Actually, isnt the minimum impedance for most power amps while in bridged mode usually 4ohms? (Making running a single pair of 8ohm speakers while in bridged mode still plenty safe?) Although its bridged rating is indeed listed at 8ohms, I dont think that nessisarily indicates its minimum. Correct me if I'm wrong though..

For pro amps it's usually twice the minimum rating for a single channel ie if each channel is rated for 4ohms, 8ohms will probably be the minimum bridged impedance. Don't take chances, follow the ratings, bridging at too low an impedance will cook an amp fast.
 
For pro amps it's usually twice the minimum rating for a single channel ie if each channel is rated for 4ohms, 8ohms will probably be the minimum bridged impedance.
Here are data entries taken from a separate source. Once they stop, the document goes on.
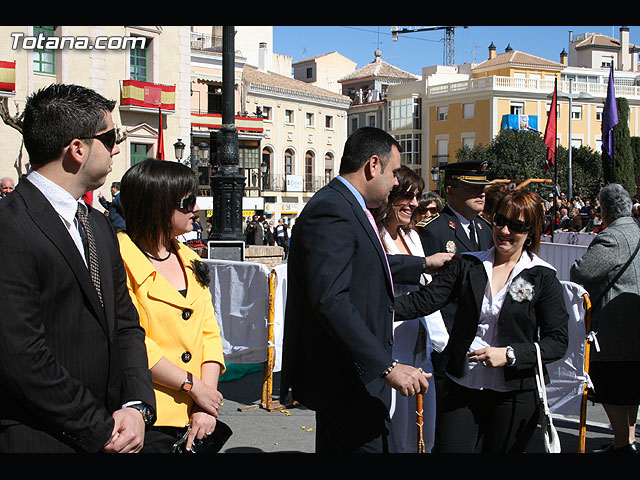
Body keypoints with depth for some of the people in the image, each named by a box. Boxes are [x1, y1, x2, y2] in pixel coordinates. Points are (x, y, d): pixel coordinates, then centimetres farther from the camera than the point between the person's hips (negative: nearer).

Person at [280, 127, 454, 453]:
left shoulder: (347, 206, 14)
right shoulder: (330, 212, -19)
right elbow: (330, 300, -29)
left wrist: (424, 264, 42)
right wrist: (388, 366, -29)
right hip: (346, 381, -11)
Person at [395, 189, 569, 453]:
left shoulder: (543, 277, -1)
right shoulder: (468, 265, 5)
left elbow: (558, 341, -4)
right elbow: (424, 299, -4)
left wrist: (510, 354, -18)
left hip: (514, 396, -2)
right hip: (461, 389, 2)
Don't take chances, follow the ratings, bridging at too low an impedance will cook an amp fast.
I'm not fully sure what the ratings mean to be honest. We'll i know you should get a higher powered amp than what is suggested for the speaker at that ohm(not by too much though). So for a 1200w(600w each) at 4ohm amp, you should get 2 400-500w 4ohm speakers... am i right?

But from what was said earlier in this thread, it seemed as if you could get 2 200-250w 8ohm speakers... What is meant by bridging? Could you explain, or point me somewhere that explains all about speakers and amps? Can you tell that I'm into actives, haha?

Cheers
 
But if you have two 8ohm speakers on each side, it doubles up to 4ohm, and you can get 500w out each side?

Yes.

How would you connect this? Do you need speakers with an option to output, like a sub with passive crossover, or an amp with 4 outs(2 each side). I suspect the former... I don't understand about parallel and bridge mode etc.

Either one. It looks like the Yammy has two outs per channel, those will be parallel connections. Cabs with two jacks are almost always parallel as well, unless somebody changed the wiring because they wanted to do series-parallel or something. But stock from the factory, those jacks are parallel. It's usually easiest to daisy-chain the cabs because normally they are spread in a line, or sitting in a stack. Either way, it's a shorter cable run than running a wire for each cab from the board.
 
Thanks for the replies. mshilarious' answers come closest to what I suspected to be true, but I thought I'd throw this out to the community to see if anyone could shed some light on this. Sounds like the easisest solution is probably a new powered mixer @ 500 watts per side.